-- START EXTRACTED INFORMATION --
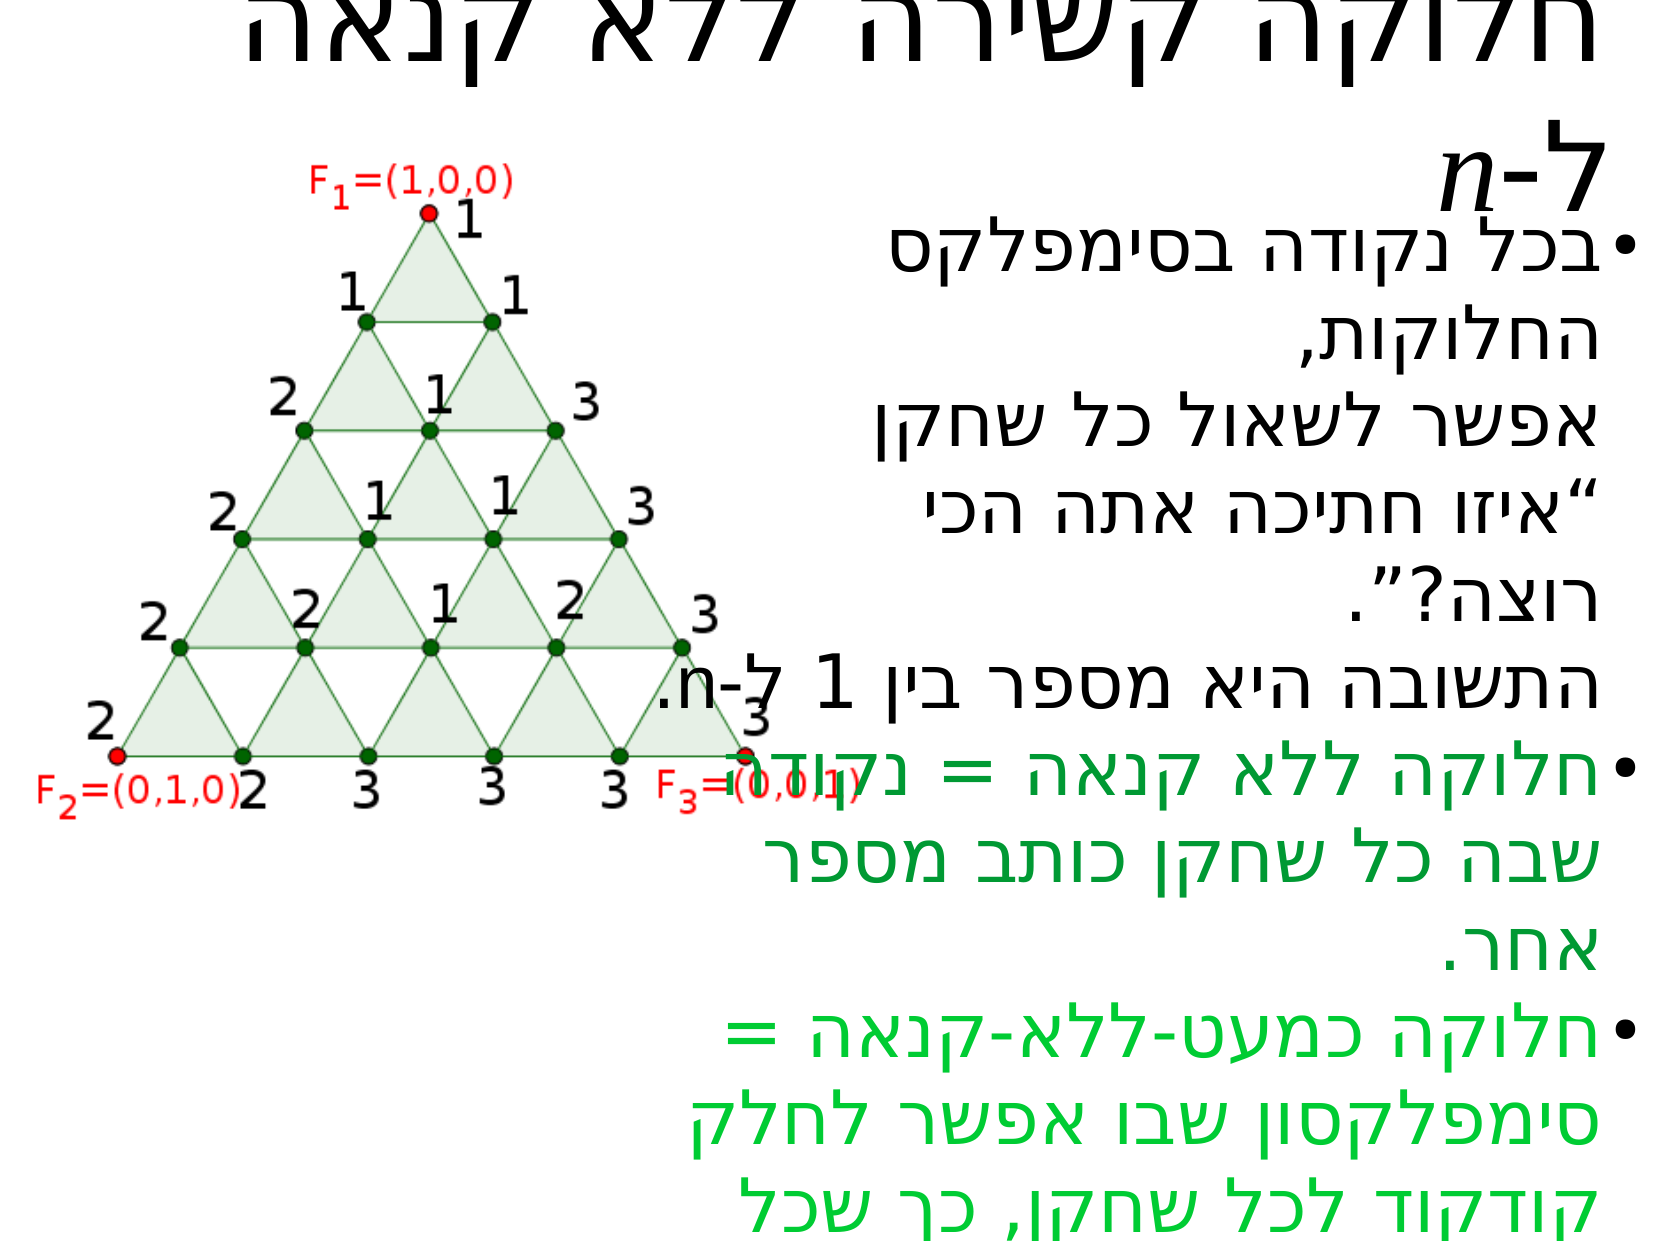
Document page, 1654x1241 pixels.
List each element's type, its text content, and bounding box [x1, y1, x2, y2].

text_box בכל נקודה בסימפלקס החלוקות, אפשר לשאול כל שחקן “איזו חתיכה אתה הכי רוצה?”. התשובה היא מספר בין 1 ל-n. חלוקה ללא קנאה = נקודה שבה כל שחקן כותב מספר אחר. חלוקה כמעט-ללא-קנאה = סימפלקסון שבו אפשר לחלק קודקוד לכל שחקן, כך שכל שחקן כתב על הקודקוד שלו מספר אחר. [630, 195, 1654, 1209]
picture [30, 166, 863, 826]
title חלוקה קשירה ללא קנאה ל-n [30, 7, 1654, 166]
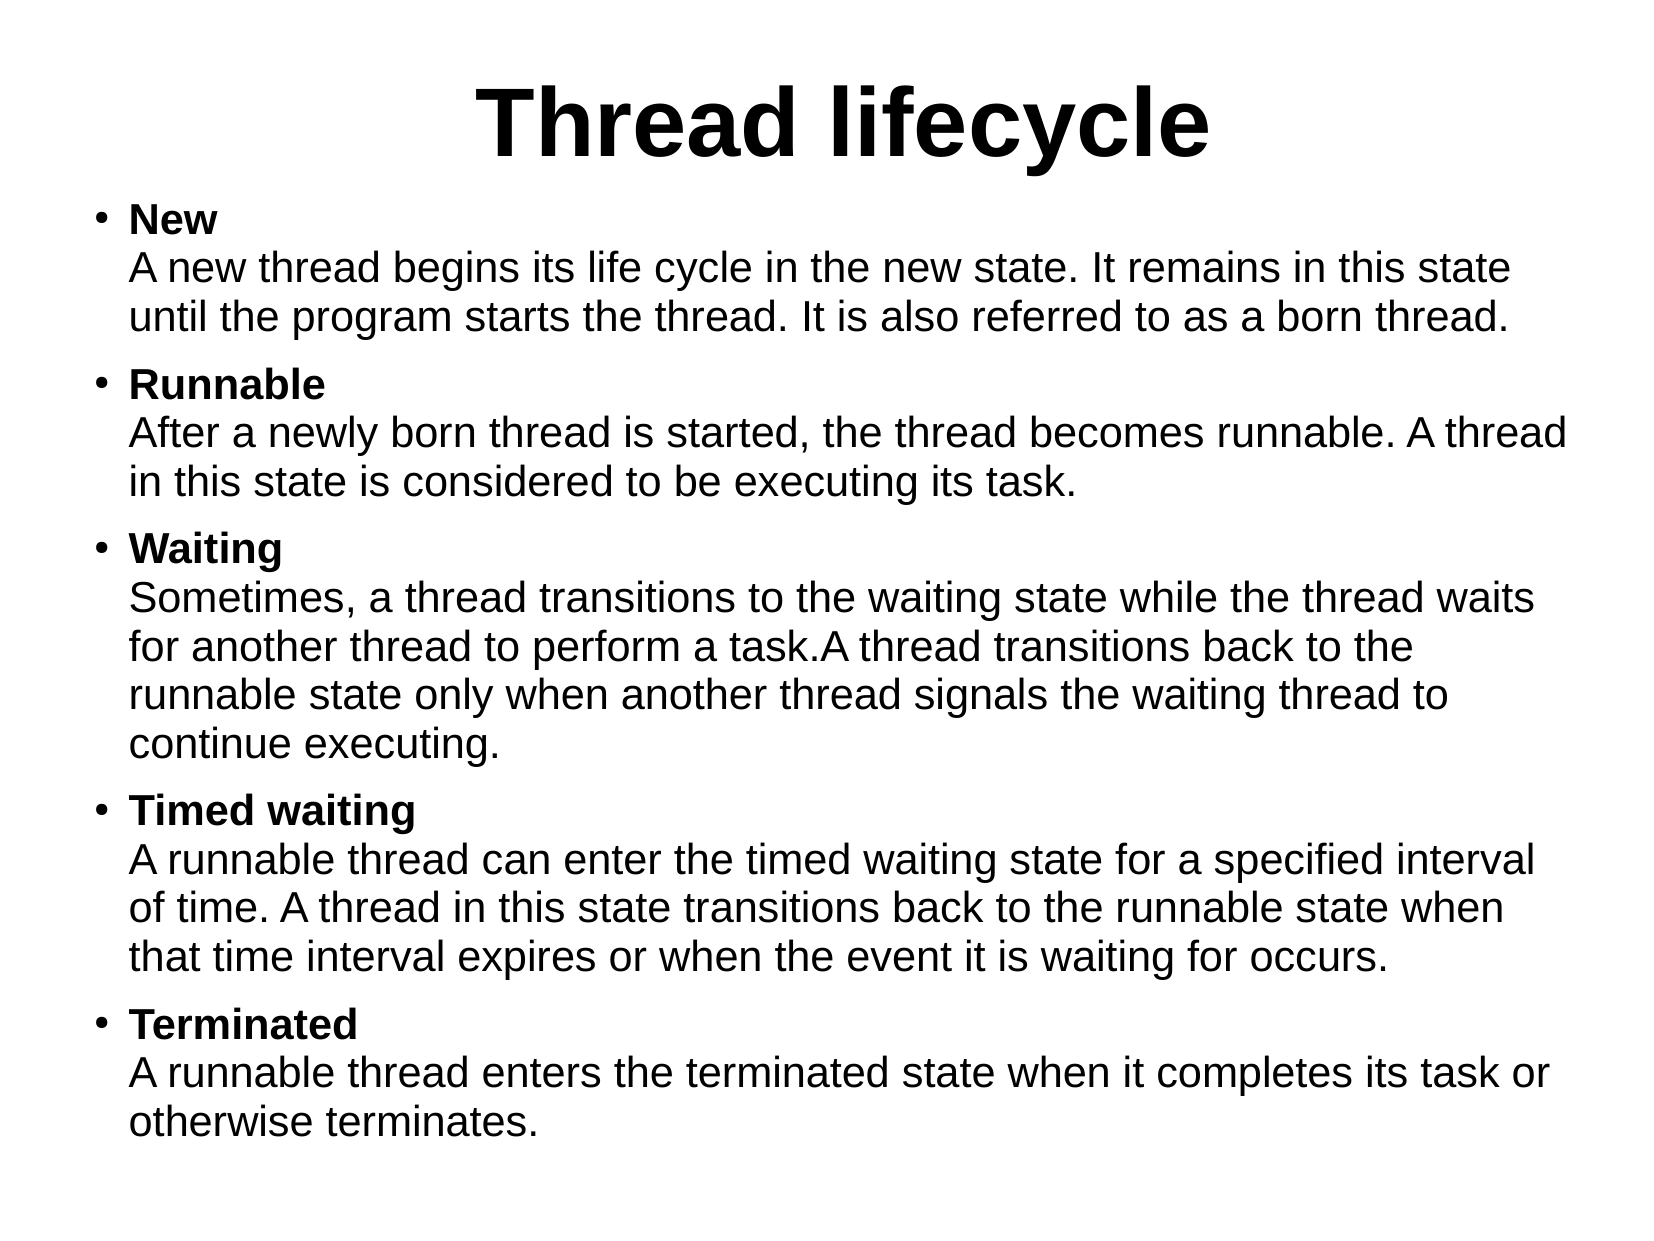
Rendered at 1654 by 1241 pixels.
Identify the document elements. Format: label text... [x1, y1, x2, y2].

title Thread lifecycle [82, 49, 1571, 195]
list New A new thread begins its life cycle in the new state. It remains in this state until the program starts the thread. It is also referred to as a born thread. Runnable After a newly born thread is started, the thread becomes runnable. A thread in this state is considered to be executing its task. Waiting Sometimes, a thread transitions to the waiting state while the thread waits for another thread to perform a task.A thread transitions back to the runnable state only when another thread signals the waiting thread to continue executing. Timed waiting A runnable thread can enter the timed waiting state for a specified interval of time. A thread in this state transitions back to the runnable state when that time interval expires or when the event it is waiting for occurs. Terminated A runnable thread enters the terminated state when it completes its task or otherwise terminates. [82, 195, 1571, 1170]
-- END EXTRACTED INFORMATION --
### [AIM]
Please quote every line of the entries above word for word, leaving out the pictures.

### [RESULT FOR THIS EXERCISE]
Document page, 1654x1241 pixels.
List each element's type, its text content, and bounding box [x1, y1, x2, y2].

text_box בכל נקודה בסימפלקס החלוקות, אפשר לשאול כל שחקן “איזו חתיכה אתה הכי רוצה?”. התשובה היא מספר בין 1 ל-n. חלוקה ללא קנאה = נקודה שבה כל שחקן כותב מספר אחר. חלוקה כמעט-ללא-קנאה = סימפלקסון שבו אפשר לחלק קודקוד לכל שחקן, כך שכל שחקן כתב על הקודקוד שלו מספר אחר. [630, 195, 1654, 1209]
picture [30, 166, 863, 826]
title חלוקה קשירה ללא קנאה ל-n [30, 7, 1654, 166]
Rendered at 1654 by 1241 pixels.
Identify the document elements. Format: label text... [x1, y1, x2, y2].

title Thread lifecycle [82, 49, 1571, 195]
list New A new thread begins its life cycle in the new state. It remains in this state until the program starts the thread. It is also referred to as a born thread. Runnable After a newly born thread is started, the thread becomes runnable. A thread in this state is considered to be executing its task. Waiting Sometimes, a thread transitions to the waiting state while the thread waits for another thread to perform a task.A thread transitions back to the runnable state only when another thread signals the waiting thread to continue executing. Timed waiting A runnable thread can enter the timed waiting state for a specified interval of time. A thread in this state transitions back to the runnable state when that time interval expires or when the event it is waiting for occurs. Terminated A runnable thread enters the terminated state when it completes its task or otherwise terminates. [82, 195, 1571, 1170]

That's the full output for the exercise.